As the Court noted in its previous Memorandum Opinion, it does not have core jurisdiction over all of the Counts of the instant complaint. Fetla's Trading Post, 2006 WL 538802 at *1 n. 1. Specifically, the Court stated that it has non-core related jurisdiction over Counts V through VIII. Id. Therefore, the Court can only enter proposed findings of fact and conclusions of law with respect to those counts of the complaint. Consequently, if the Court does not have core jurisdiction over Counts V through VIII, it will not enter a default judgment in favor of the Plaintiffs. However, because of the Defendants' evasive, incomplete, and untimely responses, the Court hereby strikes all of the pleadings filed by the Defendants in this matter. As a consequence, the Defendants are in default with respect to Counts V through VIII of the complaint.

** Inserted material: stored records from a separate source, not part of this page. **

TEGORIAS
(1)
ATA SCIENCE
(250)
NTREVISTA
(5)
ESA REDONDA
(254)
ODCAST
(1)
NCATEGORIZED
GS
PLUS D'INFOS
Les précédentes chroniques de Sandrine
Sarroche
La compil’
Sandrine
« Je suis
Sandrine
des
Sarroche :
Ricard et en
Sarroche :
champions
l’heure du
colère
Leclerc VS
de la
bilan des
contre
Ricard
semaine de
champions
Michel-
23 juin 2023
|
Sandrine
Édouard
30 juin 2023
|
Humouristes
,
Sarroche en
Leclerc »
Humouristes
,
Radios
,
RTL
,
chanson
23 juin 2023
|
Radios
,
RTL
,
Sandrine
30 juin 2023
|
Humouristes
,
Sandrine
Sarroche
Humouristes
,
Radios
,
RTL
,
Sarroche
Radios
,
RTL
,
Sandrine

The Plaintiffs also seek an award of their attorney's fees under Rule 37(d). The Court declines to exercise its discretion and award those fees. The Plaintiffs failed to provide the Court with an accounting of the attorney's time spent or the total amount that they seek. At a bare minimum, the party requesting an award of its attorney's fees must furnish the Court a dollar figure along with an itemization of the time expended and the services rendered for the requested fees before the Court can properly make such an award. Attorney's fees will not be allowed in a vacuum. As a result of the Plaintiffs' shortcomings, the Court refuses to award the Plaintiffs their attorney's fees under Rule 37(d).
IV. CONCLUSION
For the foregoing reasons, the Court grants the Plaintiffs' motion for partial summary judgment against Jansen under Count I of the complaint. In addition, the Court grants default judgment against the Defendants under Counts II, III, and IV of the complaint. The Court declines to grant default judgment under Counts V through VIII which are non-core related causes of action. Instead, the Court strikes all of the pleadings filed by the Defendants in this matter and finds that the Defendants are in default under Counts V through VIII of the complaint. Further, the Court declines to award the Plaintiffs their attorney's fees. This matter has been previously set for trial, and the Court finds that the Final Pretrial Order remains in full force and effect for prove-up of the Plaintiffs' claimed damages and other relief prayed for in the complaint.
This Opinion constitutes the Court's findings of fact and conclusions of law in accordance with Federal Rule of Bankruptcy Procedure 7052. A separate order shall be entered pursuant to Federal Rule of Bankruptcy Procedure 9021.